[01.01.**], [00h05]

Cette journée m’est marquante. Je m’en souviens encore comme si c’était hier. C’est là, c’est là que j’ai compris qui était Philastère. Pourquoi cela me chamboule-t-il tant ? Je ne le sais pas. Et je ne le saurai sans doute jamais. Pourtant, je ne cesse d’y penser. Un souvenir qui est ancré au plus profond de ma mémoire, lié, enraciné. Et à ce moment-là, je compris qu’une germe venait de pousser…

C’était le premier jour du nouvel an. Athanor m’avait confié mon nouvel Essayel. Ah ! J’oublie de vous expliquer quel est le rôle d’un Essayel. Il a pour seul but d’être un être d’essai. Laissez-moi m’expliquer. Un être d’essai est un mortel à l’apparence humaine, il est voué à l’expérimentation existentielle. C’est ainsi que les Essayels vivent et meurent, seuls, sans convictions ni âme. De vulgaires patients, tous malades. Tous sont envoyés vers le long et pénible tunnel de la mort. Leur propre conscience est détruite, il n’en reste que d’infimes morceaux. Telle est la vie que se doivent de subir les Essayels.

Je comprends que vous puissiez être révoltés, déchaînés à l’écoute de ces mots. Mais comprenez bien que cela est nécessaire, je vous l’assure. Aucun des Essayels ne s’est déjà rendu compte qu’il n’était qu’un cobaye, et même si l’un d’eux l’apprenait, il n’en dirait rien. Ce ne sont que des êtres purement simulacres, cachant leur réelle nature…
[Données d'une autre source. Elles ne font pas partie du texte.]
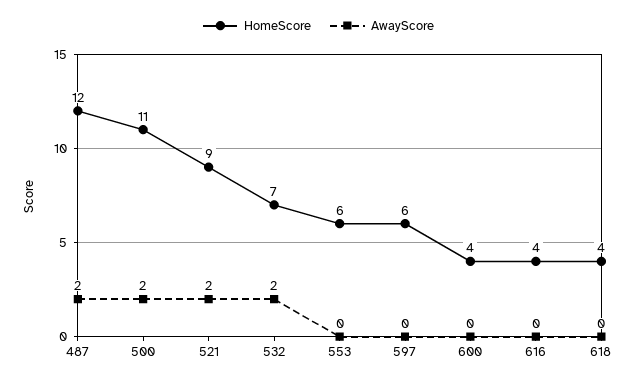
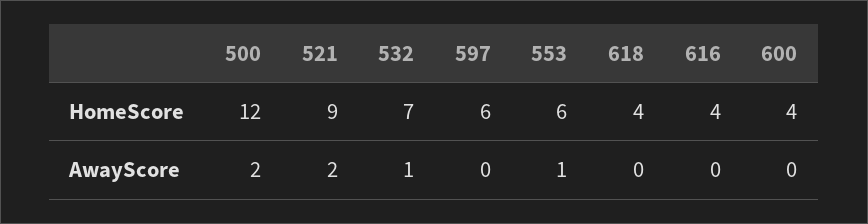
HomeScore, 487: 12 -> none
AwayScore, 487: 2 -> none
HomeScore, 500: 11 -> 12
AwayScore, 532: 2 -> 1
AwayScore, 553: 0 -> 1

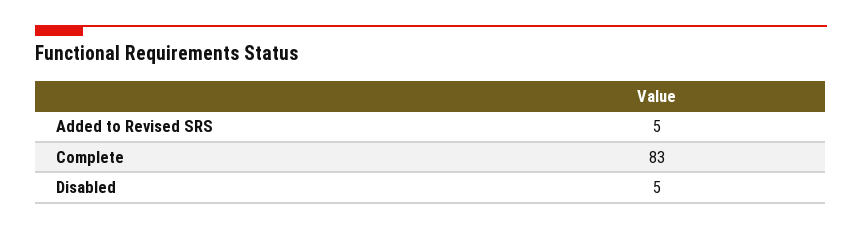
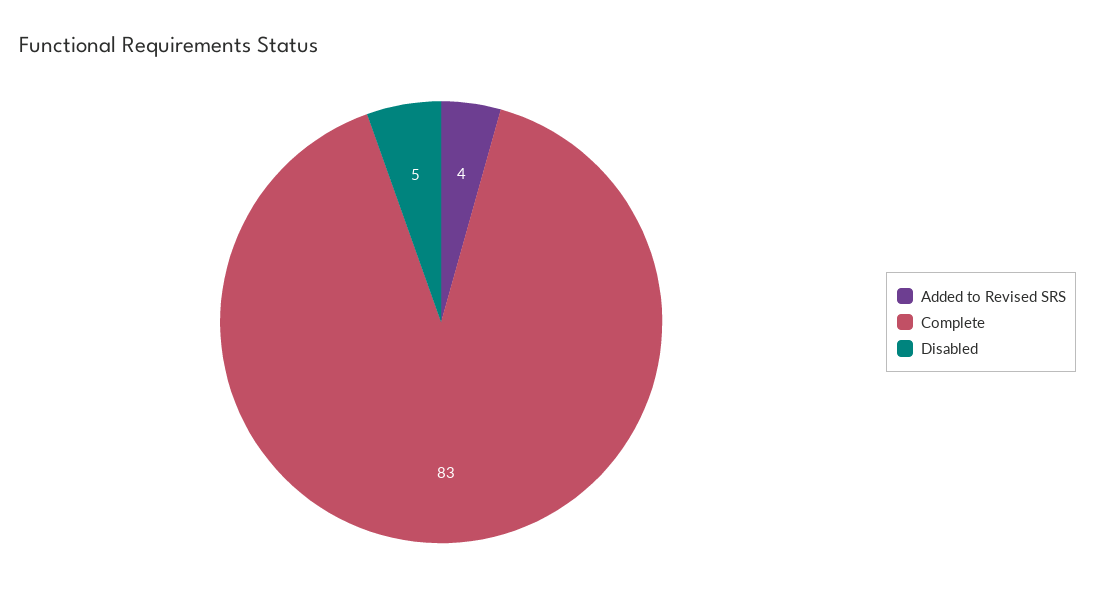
Added to Revised SRS: 5 -> 4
Seulement, avec Philastère, l’histoire semble différente… Il est d’une innocence à toute épreuve et est d’une futilité effroyable, certes. Mais lorsqu’au fil des années, je l’ai vu grandir, vivre, jouer… j’ai eu l’occasion d’entrevoir une touche de tristesse dans ses yeux de la couleur de la mer. Comme si, après que sa conscience fut détruite en des milliers de morceaux distincts, certains de ses morceaux continuaient à briller éperdument. Ils étaient semblables à des bougies restant allumées pour l’éternité.

Un soir de pleine lune, Philastère marchait à son habitude dans les rues de sa ville. Son pas n’était pas très rapide mais il n’était pas lent pour autant. Et c’est ici, dans une grande place près d’un parc fleuri, que je vis quelque chose que je croyais irréel. Philastère me tourna le dos, et je vis des larmes couler, beaucoup de larmes, une pluie de larmes. Il pleura avec tant de volonté, que je pris peur et recula. Puis, Philastère se retourna vers moi et me regarda, droit dans les yeux. Je crus être transpercé d’une flèche en plein œil quand je vis ce regard rempli de tristesse. Comme si Philastère me voyait réellement pour la première fois.